Panasonic cemented its collaboration with the US car company after Tesla raised $2.3 billion in March for funding the Gigafactory project. The company plans to cut battery manufacturing costs by an estimated 30%, but Standard & Poor’s gave Tesla a junk credit rating in May, suggesting that its battery ambitions have significant risk attached with it. However, this is a necessary risk for Tesla as it will not be able to offer cheap electric cars unless and until it decreases the battery production costs. On the flipside, Panasonic stands to lose its investment in the project if Tesla is unable to sell enough cars to satisfy their expectations.
Tesla insists that its inability to supply enough cars is the bottleneck and that there has been no shortage of demand for its cars. The company has decided to sell cars in Europe and China, which would essentially mean fewer Tesla sales in the US since output is limited. With the construction of Gigafactory, a large and fundamental aspect of this constraint will be wiped away. For this reason, Tesla’s sales in the US are expected to be lower in 2014 than in 2013.
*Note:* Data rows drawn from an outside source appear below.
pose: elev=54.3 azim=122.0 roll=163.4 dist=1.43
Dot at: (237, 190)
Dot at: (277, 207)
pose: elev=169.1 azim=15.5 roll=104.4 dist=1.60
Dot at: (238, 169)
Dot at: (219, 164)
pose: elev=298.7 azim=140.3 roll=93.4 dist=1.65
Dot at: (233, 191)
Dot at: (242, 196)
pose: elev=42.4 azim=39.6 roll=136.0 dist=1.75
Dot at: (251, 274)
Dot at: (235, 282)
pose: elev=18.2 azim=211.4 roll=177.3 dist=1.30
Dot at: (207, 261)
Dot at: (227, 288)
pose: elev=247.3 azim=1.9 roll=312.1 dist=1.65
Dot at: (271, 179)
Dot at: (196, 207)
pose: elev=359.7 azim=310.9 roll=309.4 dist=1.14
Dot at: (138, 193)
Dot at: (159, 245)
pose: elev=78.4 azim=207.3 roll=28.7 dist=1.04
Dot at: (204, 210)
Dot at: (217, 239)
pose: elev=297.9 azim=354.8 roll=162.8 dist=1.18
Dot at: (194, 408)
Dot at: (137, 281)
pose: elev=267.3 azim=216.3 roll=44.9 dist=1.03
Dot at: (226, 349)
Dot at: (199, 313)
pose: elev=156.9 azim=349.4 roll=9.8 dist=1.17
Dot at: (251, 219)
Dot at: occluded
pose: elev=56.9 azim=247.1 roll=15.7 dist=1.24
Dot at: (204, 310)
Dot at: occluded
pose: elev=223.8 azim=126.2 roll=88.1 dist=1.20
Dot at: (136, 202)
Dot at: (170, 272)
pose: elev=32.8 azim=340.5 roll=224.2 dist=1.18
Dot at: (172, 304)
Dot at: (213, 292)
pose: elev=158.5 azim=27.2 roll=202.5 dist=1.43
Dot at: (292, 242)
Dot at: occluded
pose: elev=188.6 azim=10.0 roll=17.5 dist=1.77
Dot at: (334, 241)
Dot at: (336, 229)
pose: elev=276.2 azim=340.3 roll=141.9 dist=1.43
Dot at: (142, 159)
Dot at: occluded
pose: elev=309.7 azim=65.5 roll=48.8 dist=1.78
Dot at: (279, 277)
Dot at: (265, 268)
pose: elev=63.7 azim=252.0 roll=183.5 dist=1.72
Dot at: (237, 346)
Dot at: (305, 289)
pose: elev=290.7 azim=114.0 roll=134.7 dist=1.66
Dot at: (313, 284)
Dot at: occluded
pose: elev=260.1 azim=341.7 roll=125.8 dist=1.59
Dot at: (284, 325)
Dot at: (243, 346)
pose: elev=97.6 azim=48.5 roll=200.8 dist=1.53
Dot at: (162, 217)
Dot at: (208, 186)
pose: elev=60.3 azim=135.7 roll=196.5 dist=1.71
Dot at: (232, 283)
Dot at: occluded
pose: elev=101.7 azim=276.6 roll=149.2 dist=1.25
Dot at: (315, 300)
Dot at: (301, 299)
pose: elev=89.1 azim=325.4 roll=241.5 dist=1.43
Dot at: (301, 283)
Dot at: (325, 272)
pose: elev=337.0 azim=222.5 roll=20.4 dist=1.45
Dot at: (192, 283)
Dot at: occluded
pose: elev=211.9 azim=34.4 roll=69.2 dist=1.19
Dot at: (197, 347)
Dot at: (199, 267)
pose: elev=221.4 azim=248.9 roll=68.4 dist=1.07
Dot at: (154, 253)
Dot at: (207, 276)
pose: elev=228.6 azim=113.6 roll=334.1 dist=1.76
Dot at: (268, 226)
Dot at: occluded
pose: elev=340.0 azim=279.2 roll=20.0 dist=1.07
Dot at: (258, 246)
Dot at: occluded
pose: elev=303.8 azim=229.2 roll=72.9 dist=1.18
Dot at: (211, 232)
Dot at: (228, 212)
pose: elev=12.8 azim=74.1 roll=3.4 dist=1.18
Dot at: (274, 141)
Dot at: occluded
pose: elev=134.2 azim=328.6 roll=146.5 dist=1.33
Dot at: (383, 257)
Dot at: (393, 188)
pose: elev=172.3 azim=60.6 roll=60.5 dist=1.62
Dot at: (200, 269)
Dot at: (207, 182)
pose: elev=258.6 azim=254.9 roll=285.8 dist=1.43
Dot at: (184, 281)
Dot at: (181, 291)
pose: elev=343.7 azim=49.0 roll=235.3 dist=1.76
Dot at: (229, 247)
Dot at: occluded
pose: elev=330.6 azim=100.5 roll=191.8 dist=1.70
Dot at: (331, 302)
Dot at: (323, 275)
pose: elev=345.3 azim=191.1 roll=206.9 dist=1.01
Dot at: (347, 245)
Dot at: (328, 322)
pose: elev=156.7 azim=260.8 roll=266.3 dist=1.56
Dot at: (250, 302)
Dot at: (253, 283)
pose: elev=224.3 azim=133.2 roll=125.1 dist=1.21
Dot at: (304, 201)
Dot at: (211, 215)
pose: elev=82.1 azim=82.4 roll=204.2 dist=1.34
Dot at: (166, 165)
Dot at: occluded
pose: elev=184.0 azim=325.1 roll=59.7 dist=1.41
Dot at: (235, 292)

The creation of Gigafactory will not only help Tesla control spiraling costs of its electric cars – it will also increase the total GWh over the years. In fact, the increase will be so significant that it will outstrip the current demand for electric batteries by 100%. At the same time, Tesla’s batteries will cost much less than other car maker’s. Economies of scale will allow marginal costs to decrease as capacity production is maximized over the years. Currently, electric cars make up less than 1% of the global car sales.